▶ WHAT THIS TASK INVOLVES
Because only the text is wanted, repeat the records below exactly and omit the pictures.

Stored data
↓↓↓

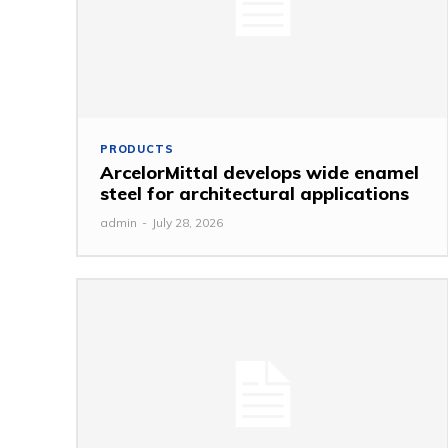
PRODUCTS
ArcelorMittal develops wide enamel
steel for architectural applications
admin
-
July 28, 2026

↑↑↑

▶ TASK RESPONSE
PRODUCTS
ArcelorMittal develops wide enamel
steel for architectural applications
admin
-
July 28, 2026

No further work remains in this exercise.